5G networks will beam ultra-fast data to a larger user base. The short wavelengths of 5G will enable the use of small antennas, and massive multiple-input, multiple-output (MIMO) techniques will multiply wireless connection capacity. For this to take place, connector precision is critical in circuits that transmit information, especially as data transfer rates increase.
While there are several 5G connectors on the market, true 5G optimization is another story. It’s that optimization that will be key.
Lieven Decrock, TE Connectivity technologist and principal electrical engineer, believes that we’re not there yet: “Connectors for 5G are not just standard connectors that connect bits and pieces inside a box. 5G data volume generation will be that big, and connectors need to be able to transfer that vast amount of data. Connectors and connector systems, including cable assemblies for 5G antenna systems, need to combine thermal performance, signal integrity (high-speed) performance, and EMI performance, as well as have a low cost and automatic assembly.
“The thermal dissipation inside the 5G boxes — antenna systems, remote radio units (RRUs), baseband processing units, edge products — is getting to a critical level. Speeds are going up, FPGAs and ASICS are consuming more power, optical engines for optical transport generate more heat, and even more connectivity will be needed to support data transport that’s anticipated in a 5G world.”

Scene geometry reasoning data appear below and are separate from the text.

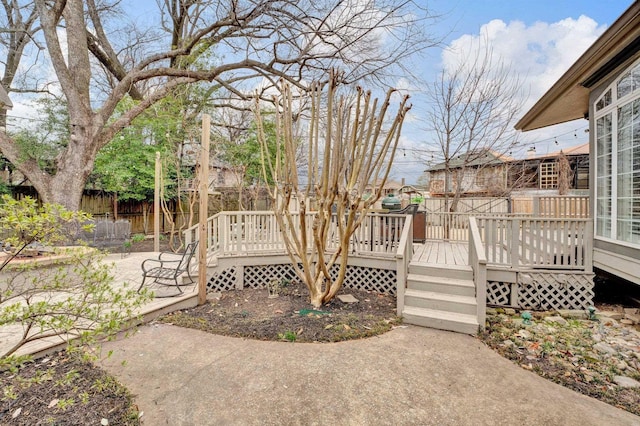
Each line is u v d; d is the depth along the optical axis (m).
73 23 8.52
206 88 11.60
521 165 17.38
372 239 5.82
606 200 4.83
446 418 2.42
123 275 5.91
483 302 4.12
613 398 2.72
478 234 4.86
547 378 3.03
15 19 11.41
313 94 4.24
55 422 2.20
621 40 3.97
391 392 2.74
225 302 5.11
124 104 11.15
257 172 12.02
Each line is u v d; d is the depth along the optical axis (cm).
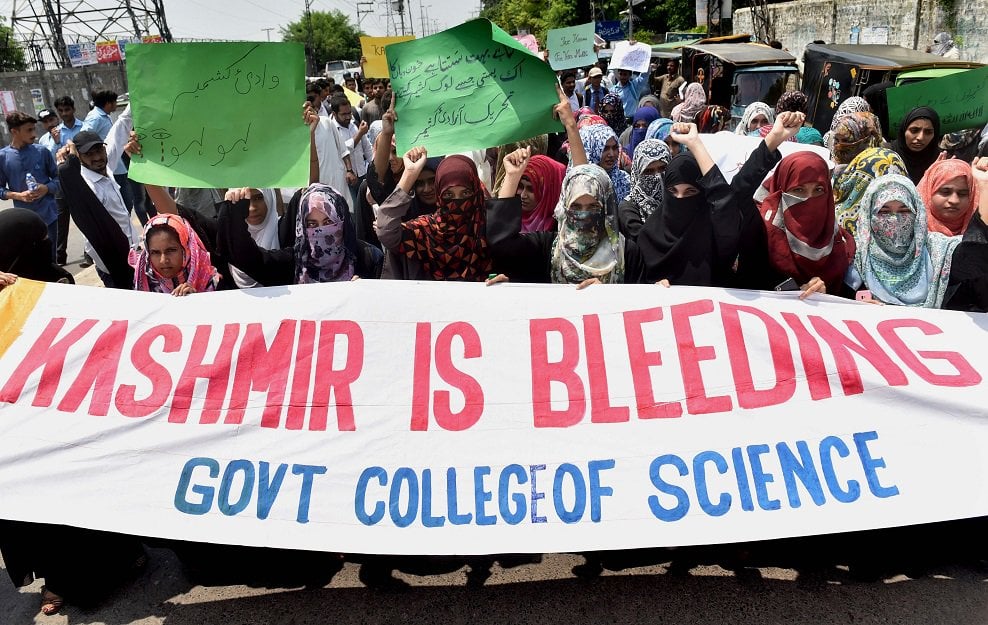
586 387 312
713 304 319
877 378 304
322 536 294
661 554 343
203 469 306
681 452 300
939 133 525
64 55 3350
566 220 334
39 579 353
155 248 335
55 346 326
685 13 3309
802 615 304
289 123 329
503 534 292
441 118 358
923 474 291
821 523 285
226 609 323
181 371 320
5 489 304
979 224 332
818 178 322
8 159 812
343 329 323
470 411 311
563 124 356
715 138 522
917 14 1845
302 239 351
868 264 345
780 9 2278
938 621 297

Connectors and technologies
5G connector technology is already launching, and there are some existing products that can be used for 5G applications. Several companies have products to market, including TE Connectivity and Molex . Here’s a look at a few of their product offerings and technologies that are supporting 5G while it continues to evolve:
TE Connectivity’s ERFV coax connectors solve tolerance variations that exist in the front end of an antenna system. These connectors are placed between the antenna board and the filter and between the filter and the radio board. All antennas (e.g., 64 pieces) are mounted on a carrier (PCB) and have their own feeding point, which are typically coax-style connectors. Considering that these 64 coax connectors must be aligned and mated at one time, it’s a huge task. The ERFV connector is also pick-and-place–ready, requiring no manual interaction for mounting, which is an important consideration for automatic assembly lines.
TE’s ERVF RF coax connectors provide high reliability and extreme tolerances and overcome insertion and return loss. (Image: TE Connectivity)
TE Connectivity also offers the Sliver Series connectors , which are adopted as the standard connector for the SFF-TA-1002 specification, supporting high-end data-intensive applications. They provide optimal signal integrity and space savings. Featuring a highly robust metal housing on the connector cage, the design helps withstand cable pull, and an active latch provides additional connection security. By eliminating the need for re-timers and costly low-loss PCB materials, the connectors simplify design and lower overall costs yet reach speeds up to 56 Gbits/s with the use of TE high-speed cables.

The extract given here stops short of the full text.